Learn more about Dagger-axe
The dagger-axe (Traditional Chinese: 戈; Simplified Chinese: 戈; Hanyu Pinyin: gē; Wade-Giles: ko; sometimes confusingly translated "halberd") is a type of weapon that was in use from Shang dynasty until at least Han dynasty China. It consists of a dagger-shaped blade made of jade or bronze, mounted by the tang of the dagger to a perpendicular wooden haft.
The head of the dagger-axe is divided into two, the scythe-like blade and the straight blade. Both are used in combat with the scythe-like blade used mainly as a head-decapitator. Normally only the head of a dagger-axe is found, with the haft absent due to either decomposition or mechanical removal. Although the jade examples do not appear to have been intended for use in actual combat, their morphology closely imitates that of the battle-ready bronze version, including a sharp central ridge which reinforces the blade. Some dagger-axe artifacts are small and curved, and could have been intended for use as pendants.

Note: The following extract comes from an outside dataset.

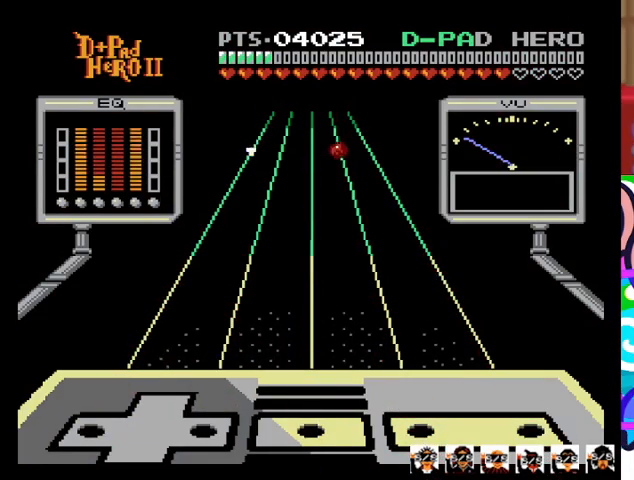
{"buttons": [], "events": []}
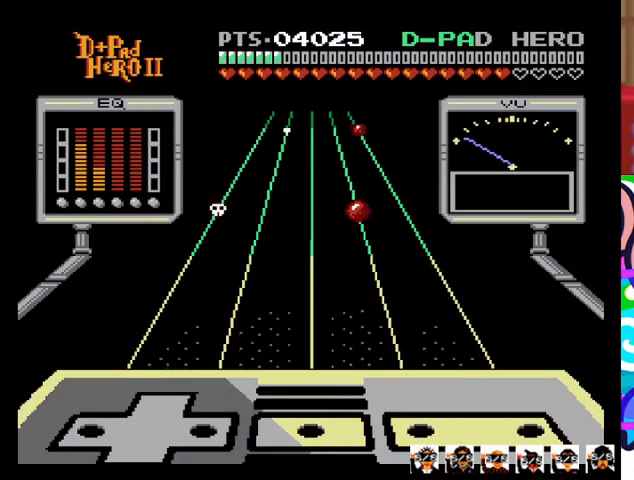
{"buttons": [], "events": []}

Dagger-axes appear to have seen use in combat, though most examples are ceremonial jade weapons found in the tombs of aristocrats. These examples are often found within the coffins themselves, possibly meant to serve as emblems of authority and power, or in some other ritualistic capacity. Sometimes they are found in a pit dug beneath a coffin, with a victim who was sacrificed to guard the tomb, where they presumably are intended to keep the spirit-guard armed.
Dagger-axes were also experimental weapons of the Chinese, as this continued they were able to fuse their dagger-axe with the traditional spear to form a halberd.